Дождь не ослабевал. Ветер обдавал мое лицо пригоршнями холодных брызг, шинель намокла, сделалась тяжелой, как будто негнущейся. Я ругал себя за то, что упрямо отказывался от комбатовской плащ-палатки. Уезжая, Васюта предлагал мне свою запасную. Я, дурак, отказался.

По степной дороге, зубчатой от прошедших по ней танков, тягачей и самоходок, растеклись глянцево поблескивающие лужи. А ночь делалась все чернее, дождливее, ветренее. Внезапно вдали возникла смутно различимая движущаяся масса. Из тыла к переднему краю шла пехота. Долетели приглушенные лопотанием дождя команды, и вот уже темный и бесконечный, угрюмо нахохлившийся людской поток пополз мимо меня…

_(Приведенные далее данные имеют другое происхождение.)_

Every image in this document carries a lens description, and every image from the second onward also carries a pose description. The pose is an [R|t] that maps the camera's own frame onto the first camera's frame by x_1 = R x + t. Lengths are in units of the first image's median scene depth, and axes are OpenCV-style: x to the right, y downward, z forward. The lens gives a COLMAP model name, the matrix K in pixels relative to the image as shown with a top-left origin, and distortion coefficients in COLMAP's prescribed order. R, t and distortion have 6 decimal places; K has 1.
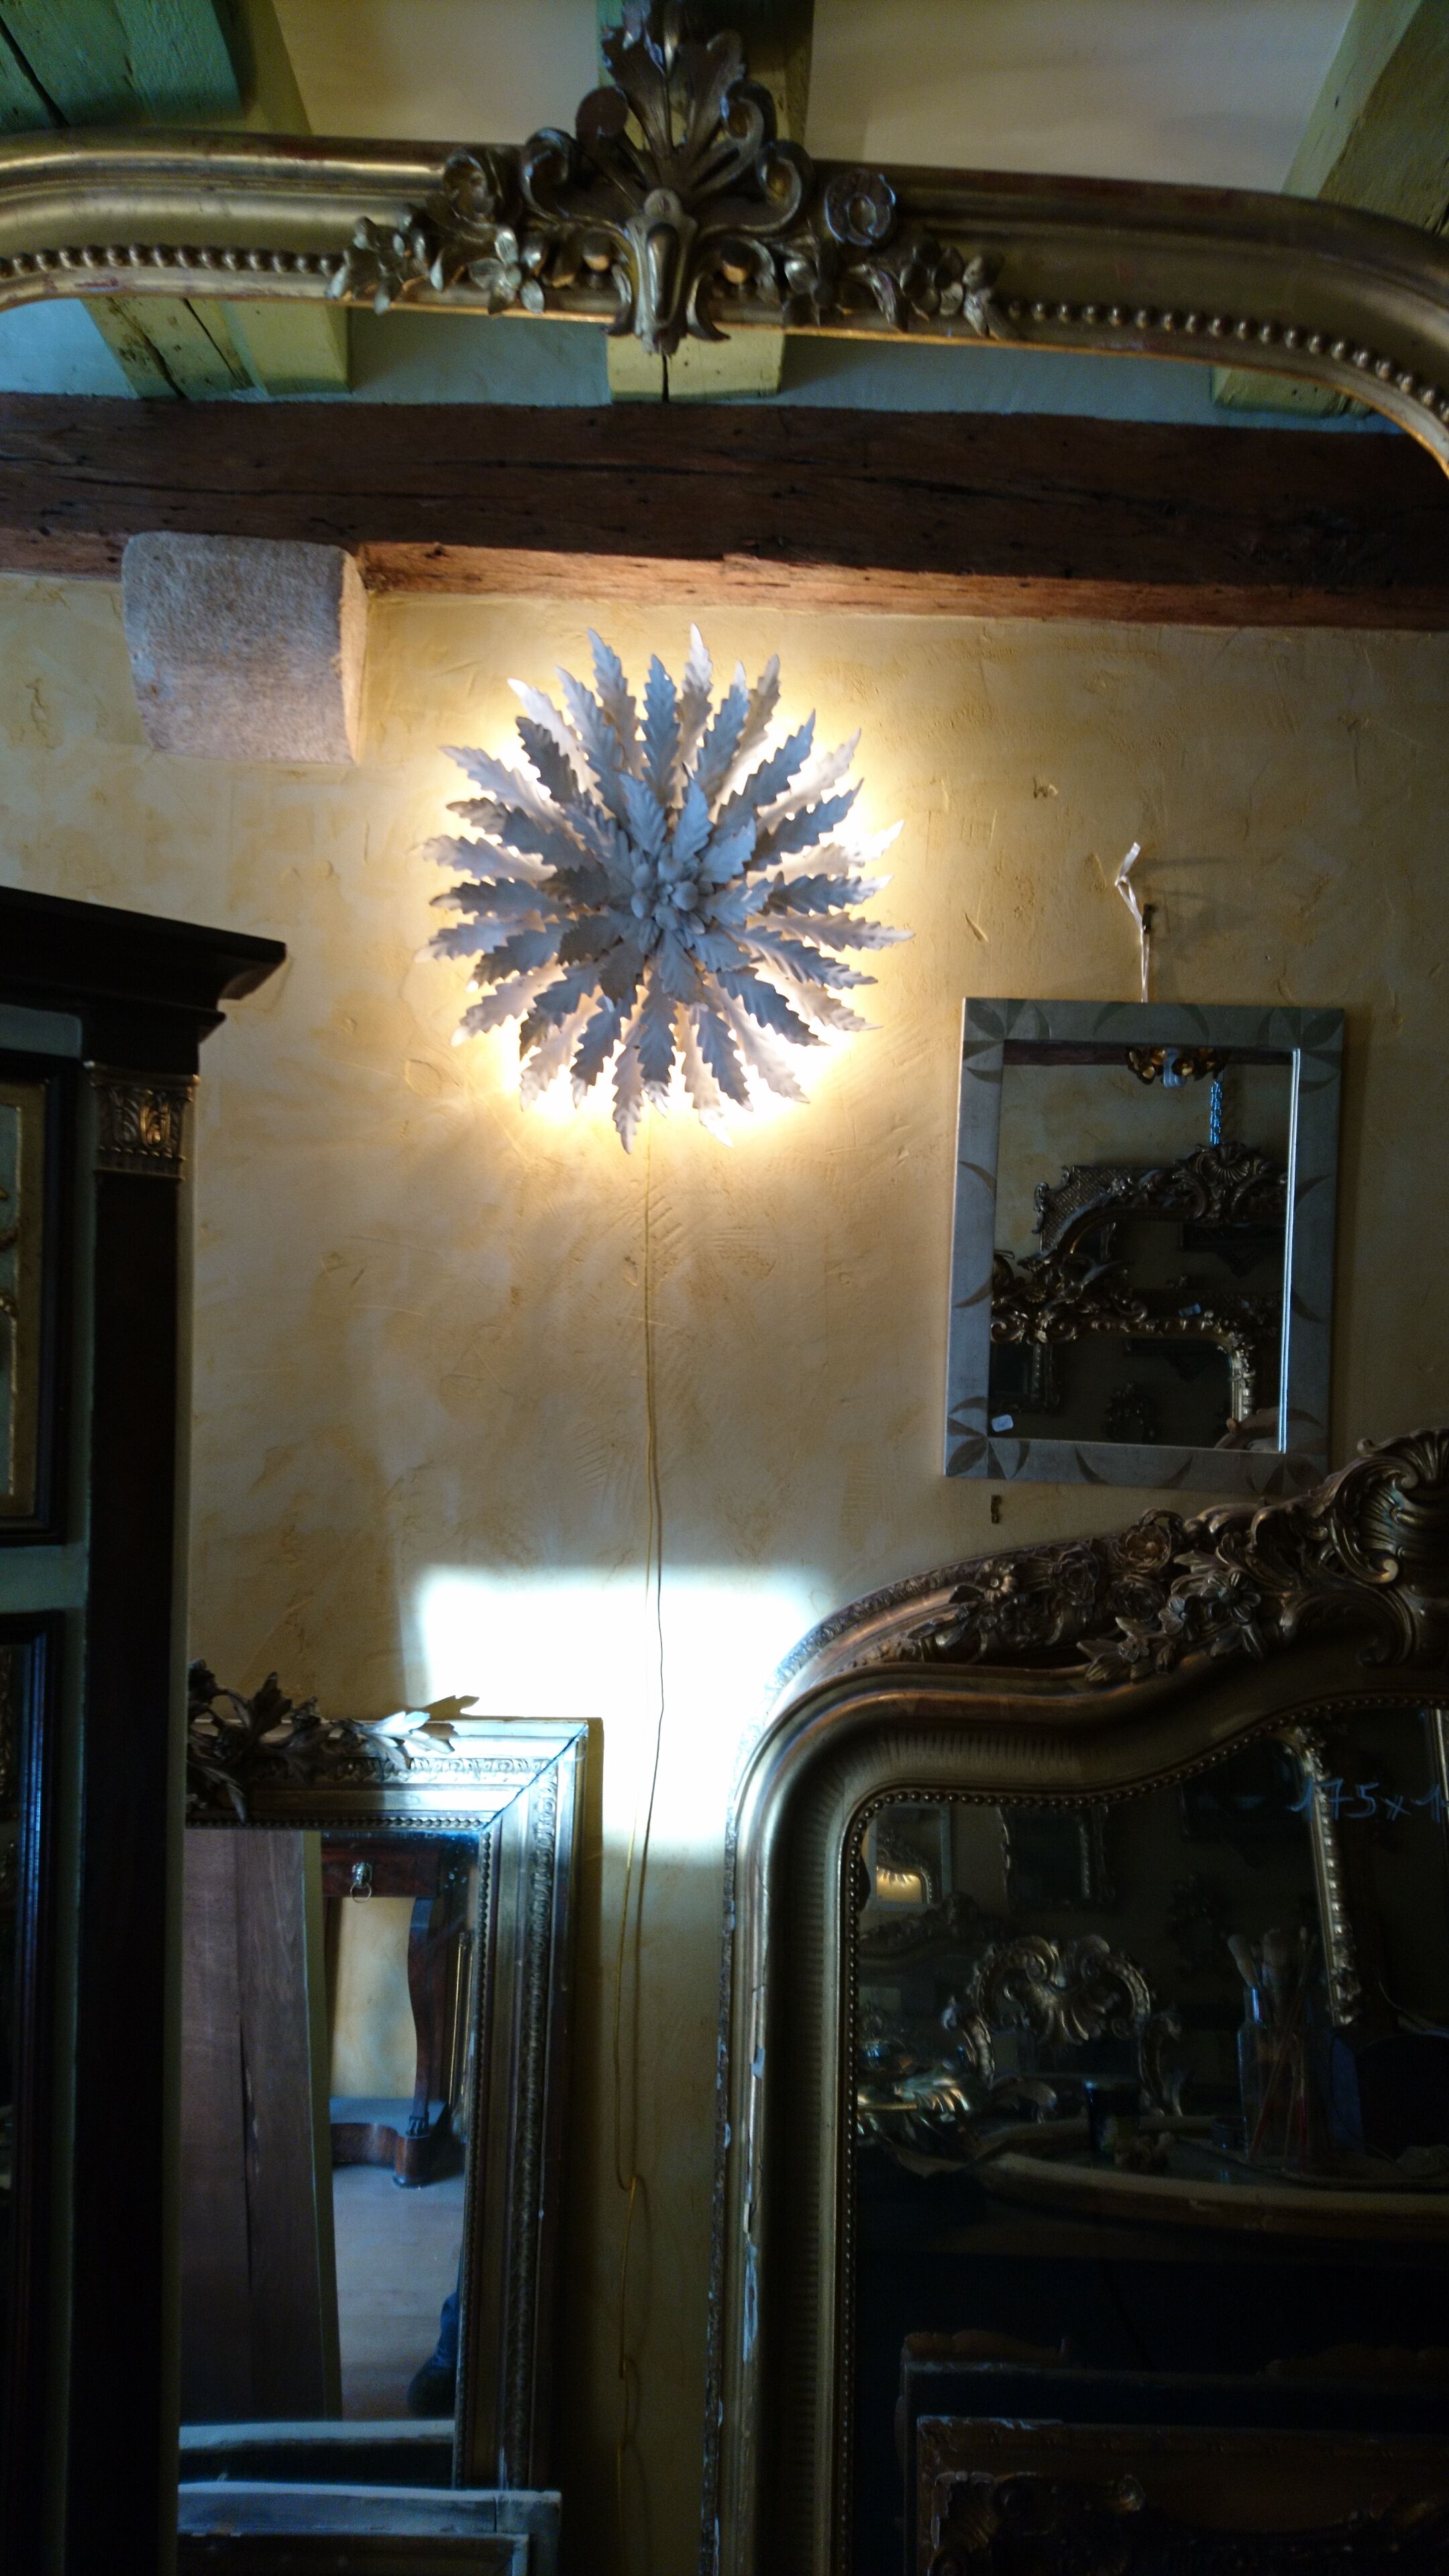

До подхода своих — Васюта предупредил, что артбригада начнет занимать позиции на рассвете, — времени оставалось порядочно. Я совершенно околел от холода, промок насквозь и продрог так, что зубы начали выбивать строевые марши. А по чавкающей дороге одна за другой текли колонны пехоты, ползли «студебеккеры», «шевроле» с орудиями на прицепе, «виллисы», «доджи». Машины шли без огней, в колоннах не разговаривали, не курили. Движение войск, нараставшее и нараставшее, выглядело грозно-целеустремленным.